Görev 1: Ankara'daki bombalı saldırıyla ilgili habere göre Türk Tabipler Birliği kaç gün grev ilan etmiştir?
Görev 2: Ankara'daki bombalı saldırıyla ilgili haberde Dr. Bayazıt İlhan'ın greve katılmaya çağırdığı kesimlerin tamamını sıralayınız.
Görev 3: Ankara'daki bombalı saldırıyla ilgili haber metnini kaldığı yerden sürdürünüz.

Belge Bölümü:
== == ==
Türk Tabipler Birliği Merkez Konseyi Başkanı Dr. Bayazıt İlhan, Ankara’da bugün meydana gelen bombalı saldırıyı protesto etmek için 3 gün yas 2 gün grev ilan ettiklerini bildirdi.
İlhan, 12-13 Ekim Pazartesi-Salı günleri bütün Türkiye’de grevdeyiz. Bütün sendikaları, bütün meslek örgütlerini, bütün siyasi partileri, örgütlü-örgütsüz, hangi sendikanın üyesi olursa olsun bütün işçileri-bütün kamu çalışanlarını, insanlığa sahip çıkan bütün yurttaşlarımızı katılmaya çağırıyoruz.” çağrısı yaptı.
İlhan, İçişleri Bakanı Selami Altınok’un güvenlik zafiyeti olmadığı yönündeki açıklamasına da “Güvenlik zafiyeti yoksa bu 86 kişi trafik kazasında mı ölmüştür, pikniğe mi gitmiştir bu insanlar. Aylar öncesinden haberliler. 20 gün öncesinden izin yazısı giden ve onay alınan bir mitinginde 86 kişi ölüyorsa 400’ün üzerinde yaralı varsa burada bir güvenlik zafiyeti yok mudur? İçişleri Bakanının açıklaması hakikaten bizler açısından utanç vericidir. Güvenlik zafiyetinin olduğu hatta altında çok daha derin işlerin döndüğü bizim açımızdan gayet açıktır.” diye tepki gösterdi.
== == ==
Ham Veri:
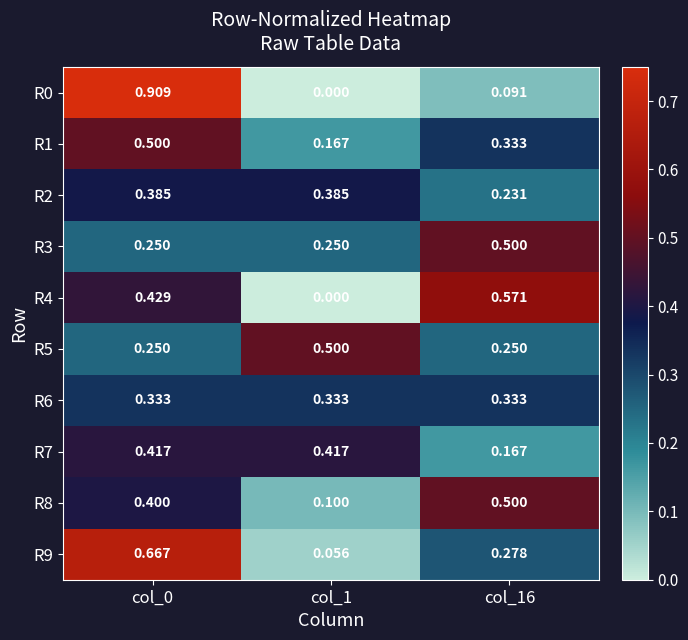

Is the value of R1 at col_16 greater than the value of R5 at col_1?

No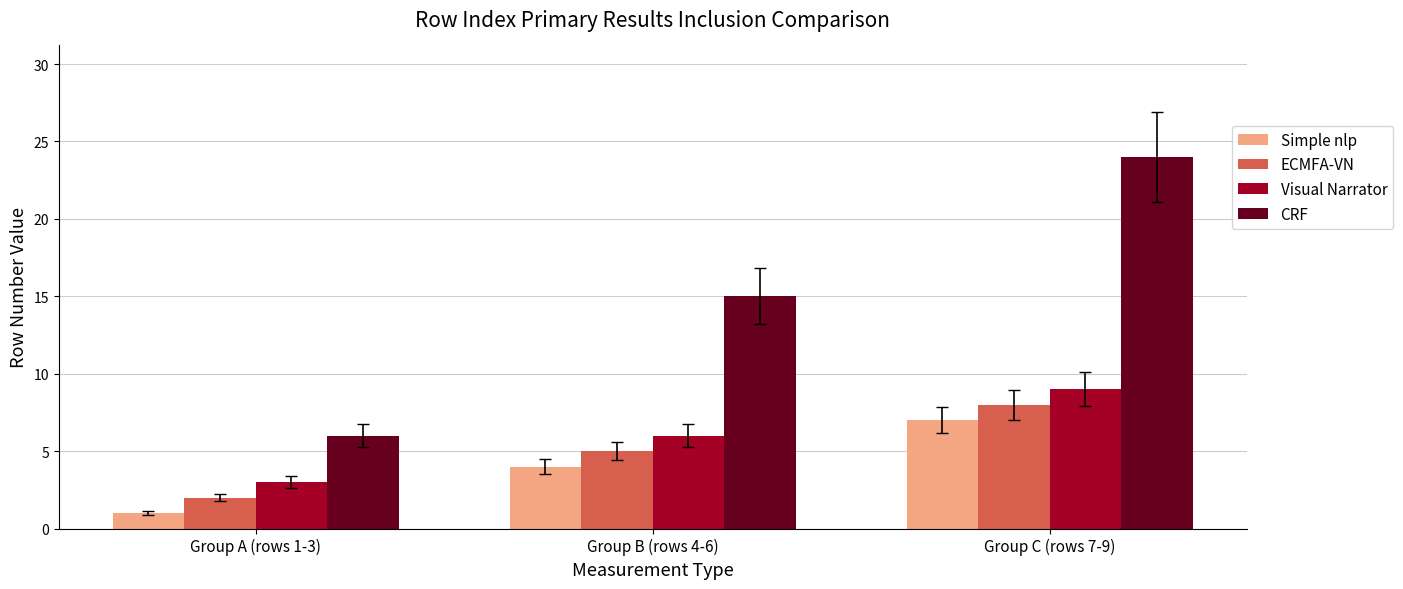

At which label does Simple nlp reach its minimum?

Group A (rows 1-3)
== == ==
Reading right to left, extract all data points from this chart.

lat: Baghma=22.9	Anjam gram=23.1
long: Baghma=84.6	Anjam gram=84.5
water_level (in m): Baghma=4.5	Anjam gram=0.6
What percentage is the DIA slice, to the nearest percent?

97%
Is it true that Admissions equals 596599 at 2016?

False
== == ==
Yazılı Yanıt 1: İki gün grev ilan etmiştir.

Yazılı Yanıt 2:
- Bütün sendikalar
- Bütün meslek örgütleri
- Bütün siyasi partiler
- Örgütlü-örgütsüz, hangi sendikanın üyesi olursa olsun bütün işçiler
- Bütün kamu çalışanları
- İnsanlığa sahip çıkan bütün yurttaşlar

Yazılı Yanıt 3:
Türk Tabipler Birliği (TTB), Devrimci İşçi Sendikaları Konfederasyonu (DİSK), Kamu Emekçileri Sendikaları Konfederasyonu (KESK) ve Türk Mühendis ve Mimar Odaları Birliği TTB'de ortak basın toplantısı düzenledi

Toplantıya TTB Merkez Konseyi Başkanı Dr. Bayazıt İlhan, TTB İkinci Başkanı Prof. Dr. Raşit Tükel, DİSK Başkanı Kani Beko, KESK Eş Başkanları Lami Özgen ve Şaziye Köse, TMMOB Yönetim Kurulu Başkanı Mehmet Soğancı ile Çağdaş Gazeteciler Derneği Başkanı Ahmet Abakay katıldı. Grup adına basın bildirisini Bayazıt İlhan okudu.

TTB Merkez Konsey Başkanı İlhan, “Başvurusu Ankara Valiliği’ne yapılmış ve Valilikçe uygun görülmüş bütünüyle barışçıl bir miting için gelmiştik. Türkülerimizle, halaylarımızla, pankartlarımızla, sloganlarımızla ve coşkuyla miting alanına yürüyüşümüz başlarken patlattılar bombaları. Türkiye’nin göbeğinde, Ankara Garı’nın, binlerce polisin gözü önünde patlattılar. Şu ana kadar belirlenebilen seksen altı kardeşimiz hayatını kaybetti, yüzlerce kardeşimiz yaralandı. Üzgünüz, öfkeliyiz, yastayız ve isyandayız.” dedi.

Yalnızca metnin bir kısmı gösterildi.